According to this week's Dunwoody Crier, State Sen. Dan Weber (R-Dunwoody) is pushing for the charter school charter school cluster concept for DeKalb county schools.
Weber pointed to a chart showing that the total education expenditures per pupil has doubled over the last 20 years, but achievement scores have remained flat.
“We’ve been researching for 20 years but haven’t found the magic bullet,” Weber told a meeting last week of the Ashford Alliance Community Association. The answer, said the chairman of the Senate Education Committee, is returning to a system where local schools rather than the superintendent and the central office make the decisions that affect the learning in their schools.
The model, called The High School Charter Cluster, includes the local high school as well as the middle school and all the elementary school that feed into it.
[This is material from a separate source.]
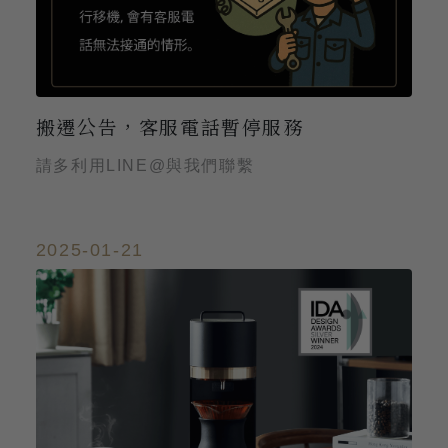
搬遷公告，客服電話暫停服務
請多利用LINE@與我們聯繫
2025-01-21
Weber envisions that each cluster would have a council that serves as its governing body made up of administrators and parents and probably the local school board representatives.
Federal and state mandates would still have to be followed, and the local board of education would still be responsible for things like transportation and food service. In exchange for having local control of the charter cluster, the cluster council would be accountable for achieving results. Weber is hopeful that school board members, who have to approve such a move, will be open to these changes that are gaining support among parents and schools.
Weber, who authored Georgia’s charter school act, said charter schools can be hampered by decisions still being overridden by the central office.
“Neighbors should have more control of neighborhood schools,” argued Weber, which is why the state law he authored requires that to become a charter cluster, 60 percent of current parents and administrators within the charter cluster must approve the change.
Weber thinks the charter cluster provides the model to implement “what we’ve already learned. We know that increased discipline, longer school days, and teacher accountability already work.”